Su consumo debe justificarse, confesarse o compensarse, aunque seamos amantes del dulce de nacimiento. En este país hemos vivido campañas impulsadas por el gobierno con el lema “el azúcar mata”, mientras no hay casa de abuela en la que no haya un armario que guarda un tarro de cristal lleno de caramelos de los que se pegan en los dientes, para los nietos; ni una madre que no haya ofrecido un helado o un postre especial como recompensa; ni una farmacéutica que no haya añadido dulzor a un medicamento infantil.
El año que viene entra en vigor el nuevo Reglamento 2025/40 sobre Envases y Residuos, aprobado por la Unión Europea. Estarán prohibidos los sobrecitos monodosis de salsas, leche, vinagre, aceite y, sí, azúcar.

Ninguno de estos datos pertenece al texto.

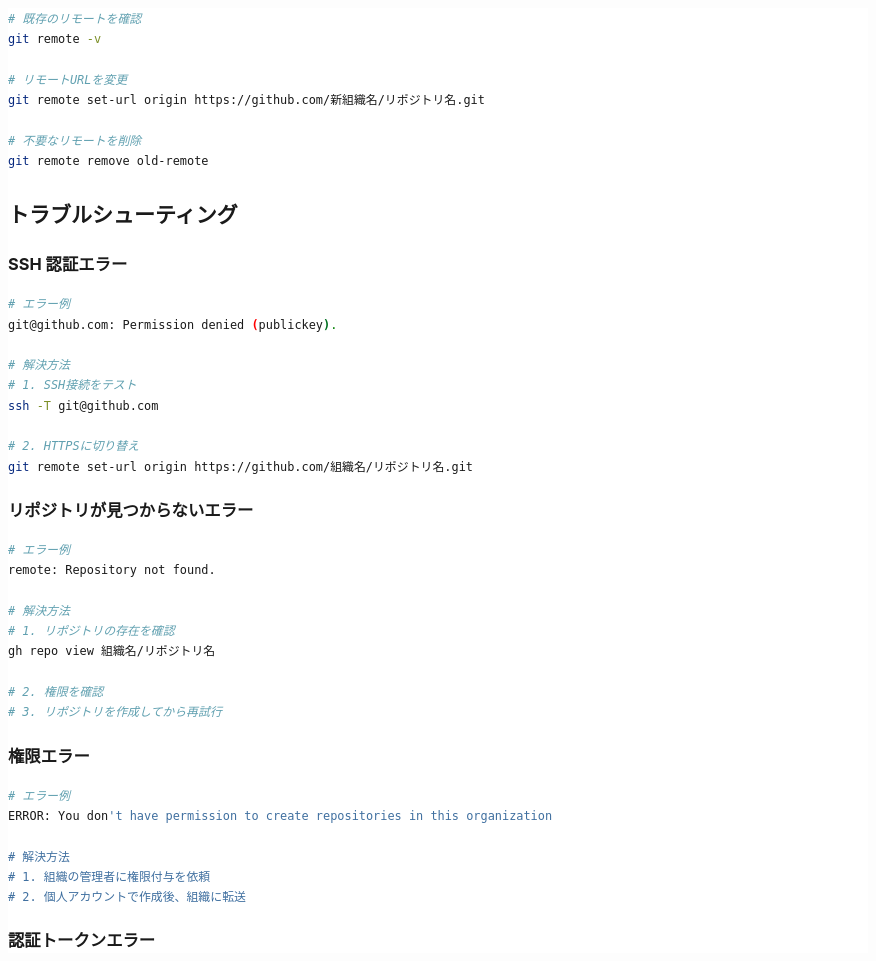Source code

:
 ```bash
# 既存のリモートを確認
git remote -v

# リモートURLを変更
git remote set-url origin https://github.com/新組織名/リポジトリ名.git

# 不要なリモートを削除
git remote remove old-remote
```

## トラブルシューティング

### SSH 認証エラー

```bash
# エラー例
git@github.com: Permission denied (publickey).

# 解決方法
# 1. SSH接続をテスト
ssh -T git@github.com

# 2. HTTPSに切り替え
git remote set-url origin https://github.com/組織名/リポジトリ名.git
```

### リポジトリが見つからないエラー

```bash
# エラー例
remote: Repository not found.

# 解決方法
# 1. リポジトリの存在を確認
gh repo view 組織名/リポジトリ名

# 2. 権限を確認
# 3. リポジトリを作成してから再試行
```

### 権限エラー

```bash
# エラー例
ERROR: You don't have permission to create repositories in this organization

# 解決方法
# 1. 組織の管理者に権限付与を依頼
# 2. 個人アカウントで作成後、組織に転送
```

### 認証トークンエラー
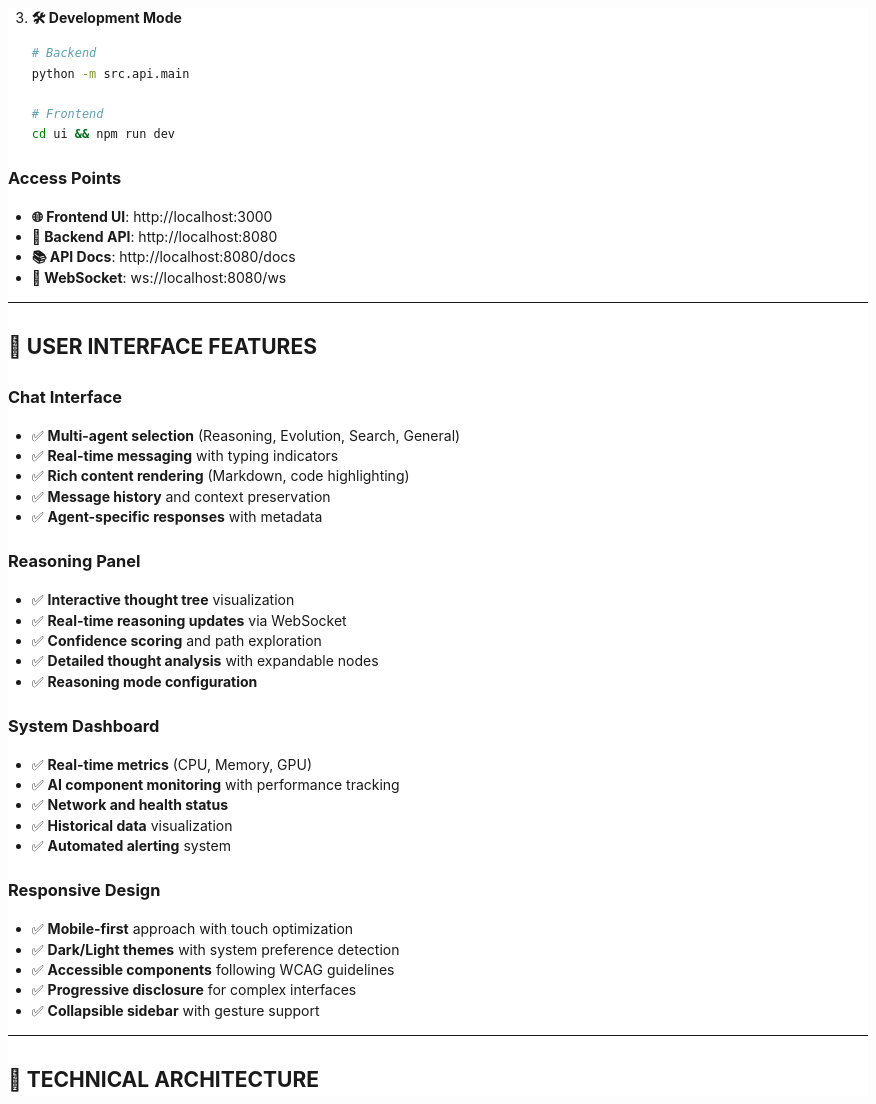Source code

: 3. **🛠️ Development Mode**
   ```bash
   # Backend
   python -m src.api.main
   
   # Frontend
   cd ui && npm run dev
   ```

### **Access Points**
- **🌐 Frontend UI**: http://localhost:3000
- **🔧 Backend API**: http://localhost:8080
- **📚 API Docs**: http://localhost:8080/docs
- **🔌 WebSocket**: ws://localhost:8080/ws

---

## **🎨 USER INTERFACE FEATURES**

### **Chat Interface**
- ✅ **Multi-agent selection** (Reasoning, Evolution, Search, General)
- ✅ **Real-time messaging** with typing indicators
- ✅ **Rich content rendering** (Markdown, code highlighting)
- ✅ **Message history** and context preservation
- ✅ **Agent-specific responses** with metadata

### **Reasoning Panel**
- ✅ **Interactive thought tree** visualization
- ✅ **Real-time reasoning updates** via WebSocket
- ✅ **Confidence scoring** and path exploration
- ✅ **Detailed thought analysis** with expandable nodes
- ✅ **Reasoning mode configuration**

### **System Dashboard**
- ✅ **Real-time metrics** (CPU, Memory, GPU)
- ✅ **AI component monitoring** with performance tracking
- ✅ **Network and health status**
- ✅ **Historical data** visualization
- ✅ **Automated alerting** system

### **Responsive Design**
- ✅ **Mobile-first** approach with touch optimization
- ✅ **Dark/Light themes** with system preference detection
- ✅ **Accessible components** following WCAG guidelines
- ✅ **Progressive disclosure** for complex interfaces
- ✅ **Collapsible sidebar** with gesture support

---

## **🔧 TECHNICAL ARCHITECTURE**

Vuelve la azucarera: esa vasija rechoncha de porcelana, a las mesas de bares y restaurantes.
Esto me causa una alegría que va más allá del regocijo de ver desaparecer esos impertinentes sobrecitos marrones de tres gramos de azúcar teñido, por siete de papel y cien de la superioridad moral que da el color marrón a todas las cosas, desde que en los noventa el blanco se convirtiese en la marca del mal.
Siento calor en el corazón al ver que dejamos atrás la cultura del “un solo uso” y que vuelven los tiempos de las cosas bonitas hechas para el uso comunitario y para durar. Y me parece importante recordar que no hay nada de malo en gozar de la dulzura en su justa medida. Es lo natural y esperable en todos nosotros. La naturaleza dictamina que una manzana dulce, que ha llegado al punto óptimo de maduración, es mejor que una que no lo es. Una vida sin dulzura, ni literal ni metafórica, es una vida objetivamente más triste.